Monday, 17 May 2010

"Social Graces"

Did anyone else have this book when they were little? I loved it. Is that weird?

I also think I learned how to properly set the table before I learned to tie my shoes. And I once took an 8-week "etiquette" course, where I learned to eat a bun by gently tearing off and buttering one small piece at a time (which I don't do now).

Elysse reminded me at supper tonight that I shouldn't talk with my mouth full, so maybe I'm due for another class. But even though my manners aren't fit for dinner with the queen, I'm glad my family taught me the value and necessity of good manners from an early age. And Dave and I are trying to teach our girls the same thing.

"Please" and "thank you" are the obvious basics (explained very nicely in the book above!), but I am always looking for resources to teach social graces that go beyond that.

Here is a GREAT one on the Simple Kids blog:

Parenting Preschoolers: A Starting Place for Social Graces

This is an article by Amanda Morgan, who is the author of Not Just Cute - another great blog.

She takes manners and courtesy right into discipline, and it really does all go hand in hand. I firmly believe that (so far) discipline is the absolute hardest part of parenting. I don't believe in punishment, but I firmly believe in predetermined, relevant, consistent discipline, and spend a fair amount of time thinking (and worrying) about it. I loved what Amanda Morgan's article suggested.

Here are a few of her points that resounded in me:

  • Many challenging behaviors are absolutely normal parts of development. This doesn’t mean you shouldn’t correct the behaviors, but their appearance doesn’t mean you’ve done a lousy job of parenting or that you have an inherently “bad” kid.
  • Social skills are learned skills.
  • When the next shouting match or toy tug-of-war occurs, take a deep breath and recognize those conflicts as teaching opportunities.
  • Young children have the capacity to feel all the turbulent emotions we feel as adults, but a limited ability to verbalize it.
  • When the focus is on punishment as a reaction to improper behavior, we are only teaching the child not to “get caught” being “bad.”

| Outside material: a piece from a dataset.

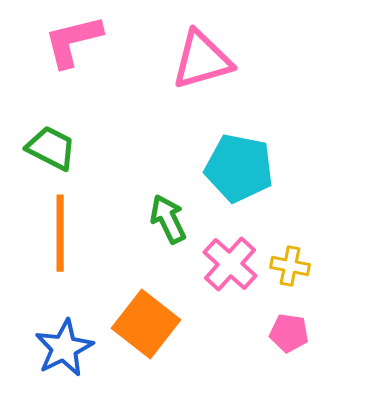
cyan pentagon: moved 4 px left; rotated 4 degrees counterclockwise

I could list a ton more, but if this is something that is part of your life right now, I suggest reading it. Don't skip anything - there are gems the whole way through! And please share if you have any resources that you've found useful! I think we could all use some new ideas in this department, right?


Amanda Morgan said...

I'm so glad you enjoyed the article! Knowing parents like you find something helpful in it is my big payoff! Thanks for recommending it so highly. I'm very flattered!
Amanda Morgan

Jordana said...

Thanks for sharing that Lyndsey, it's a great article! I totally agree, discipline is so hard. It's always good to have a few fresh ideas to try out!